Within the material below, locate the line with "Freemobile propose un" and the line with "avec un supplément", then return those two lines and all lines between them, exactly as written.

__Task data__.
■ ■ ■ ■ ■ ■ ■

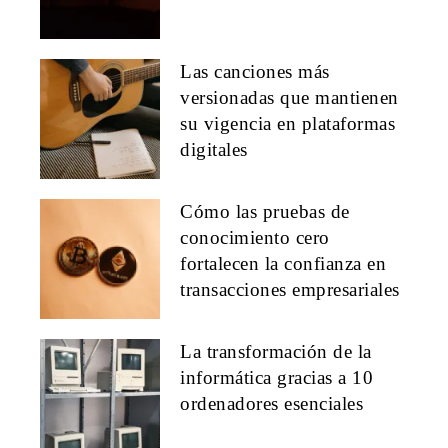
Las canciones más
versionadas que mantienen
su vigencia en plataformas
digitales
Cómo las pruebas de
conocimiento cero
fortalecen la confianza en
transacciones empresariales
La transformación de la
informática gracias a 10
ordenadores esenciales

■ ■ ■ ■ ■ ■ ■

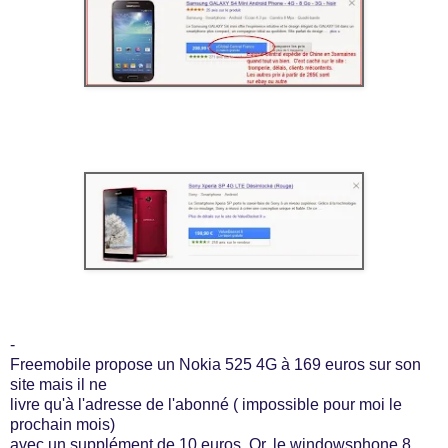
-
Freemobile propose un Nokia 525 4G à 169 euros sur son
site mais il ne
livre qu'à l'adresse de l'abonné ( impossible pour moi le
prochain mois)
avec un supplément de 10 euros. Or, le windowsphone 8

■ ■ ■ ■ ■ ■ ■

__Written solution__.
Freemobile propose un Nokia 525 4G à 169 euros sur son
site mais il ne
livre qu'à l'adresse de l'abonné ( impossible pour moi le
prochain mois)
avec un supplément de 10 euros. Or, le windowsphone 8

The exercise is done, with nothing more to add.